On the other hand, if mortality rate turns out to vary rapidly with age beyond some threshold (e.g., some malicious god kills everyone once they reach 120 or something) then the analysis above could be very wrong. In the extreme case where a malicious god kills everyone once they reach some easily-reachable age, the oldest-person death rate is just the birth rate times the probability of reaching the age in question.

Solution 4:

This problem is similar to finding the distribution of a stochastic process at a certain time. In that case you need to solve a PDE for which you need some initial condition in order to find a unique solution.

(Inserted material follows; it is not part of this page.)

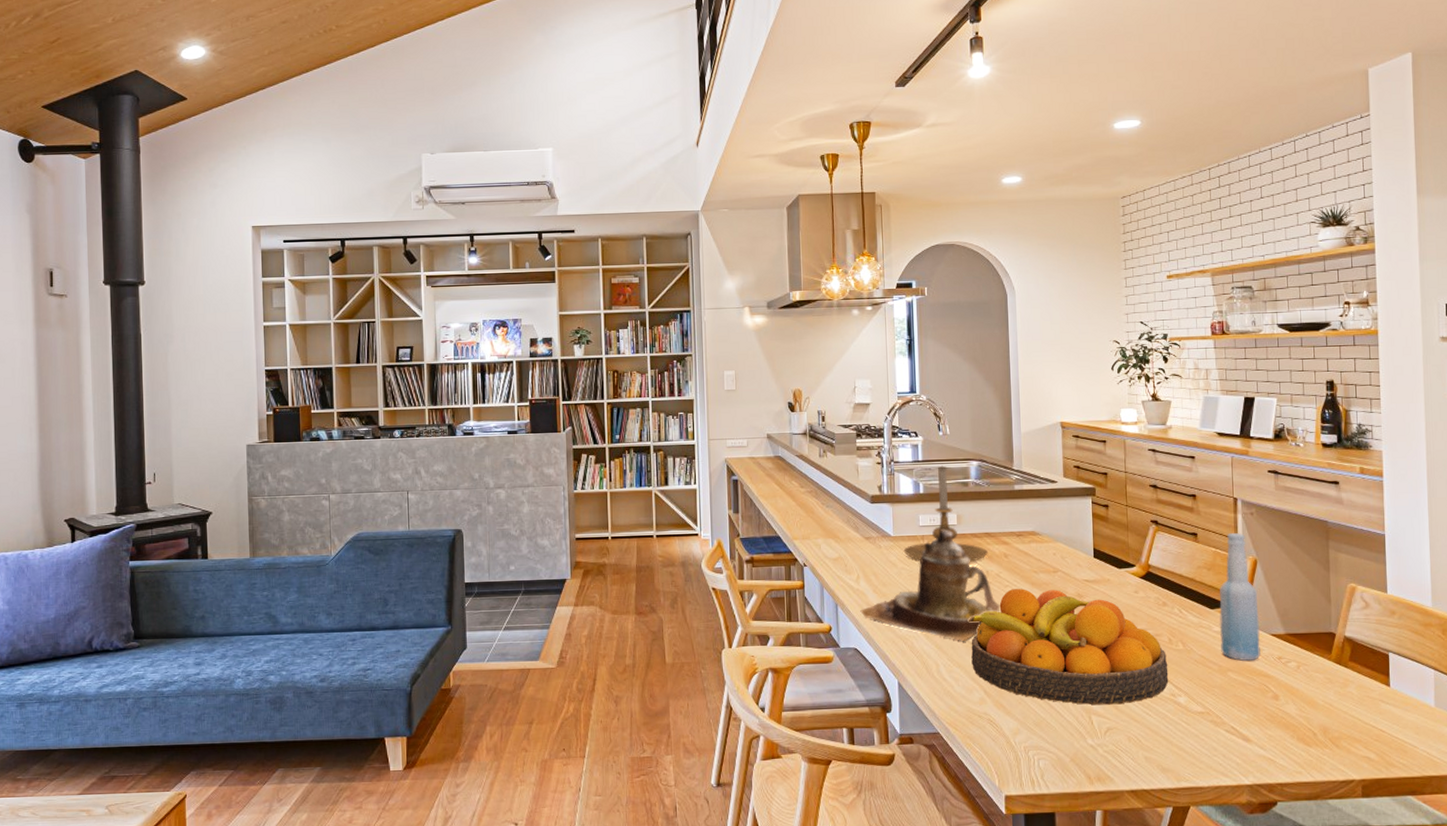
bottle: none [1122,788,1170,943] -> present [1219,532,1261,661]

So, the solution of this problem involves the knowledge of the distribution of ages for the living people in a given population at time $t_0$. This means that we know at this time how many people of age 1, age 2, age 3 ..., age 122,... we have in our population.

Notation : ${}_xP_n$ -probability of a a person of age $n$ to survive $x$ years(lives up to $x+n$); ${}_xQ_n$ -probability of a a person of age $n$ to die in the next $x$ years(dies before $x+n$); $E_n$ -expectation of life of a a person of age $n$ (how many years will she live on average); $l_n$ - number of people having age $n$ at time $t_0$; $h$ -highest life for which ${}_1P_h$ is positive.

Now, the person $Y$ born at time $t_0$ is the youngest person alive. The probability that this person to be the oldest person alive at some time $t_x$ (where $t_x=t_0+x$) in the future can be calculated as the product of: the probability that $Y$ lives up to the age $x$ and the probabilities that the people having ages $n_1,n_2,...$ at time $t_0$ live less than (die before) $x+n_1,x+n_2,...$: \begin{equation} O_x={}_xP_0 \prod_{n=1}^h{}_{x+n}Q_0^{l_n } \end{equation} We compute $O_x$ for $x\in\{1,2,\dots,h \}$ to obtain the probabilities that $Y$ is the oldest person for various values of $x$. Now, at a general time $t_x$, the person $Y$ is the oldest person with probability $O_x$ and her life expectancy is $E_x$. Given the formula for the life expectancy $E_x=\sum_{t=1}^h {}_tP_x $ we can say that, on average, the oldest person at a general time $t_x$ will live: \begin{equation} E_x \cdot O_x=\sum_{t=1}^h {}_tP_x \cdot \Big[{}_xP_0 \prod_{n=1}^h{}_{x+n}Q_0^{l_n }\Big] \end{equation}

Note that this solution doesn't guarantee that at time $t_x$, the person $Y$ is the only person of age $x$ (not the unique oldest person). To take the uniqueness into consideration we will have to multiply the relation above by the probability that the other people born at $t_0$ die before $t_x$.

Solution 5:

An approach would be to assume:

  • a non-changing (period) life table and hence
  • a distribution of the age of a random person.

Let this distribution be called $F$, so the density of the oldest person of a population of $N$ being $t$ years should be $\frac{d}{dt}F(t)^N$. With the constant life table one can calculate the conditional density of having to wait $t'$ until the oldest person dies, given the oldest person is now $t$ years old. Let this density be called $g$. With this the expected time until an oldest person dies would be:

$\int_0^\omega \frac{d}{dt}F(t)^N \int_t^\omega g(t') \cdot t' dt' dt$

If one does not want to impose an ultimate age $\omega$ one can set it to infinity. Perhaps this does not quite answer your question as it is the expected waiting time of any given moment and not conditioned on the oldest person just having died, but it might point others to the right solution.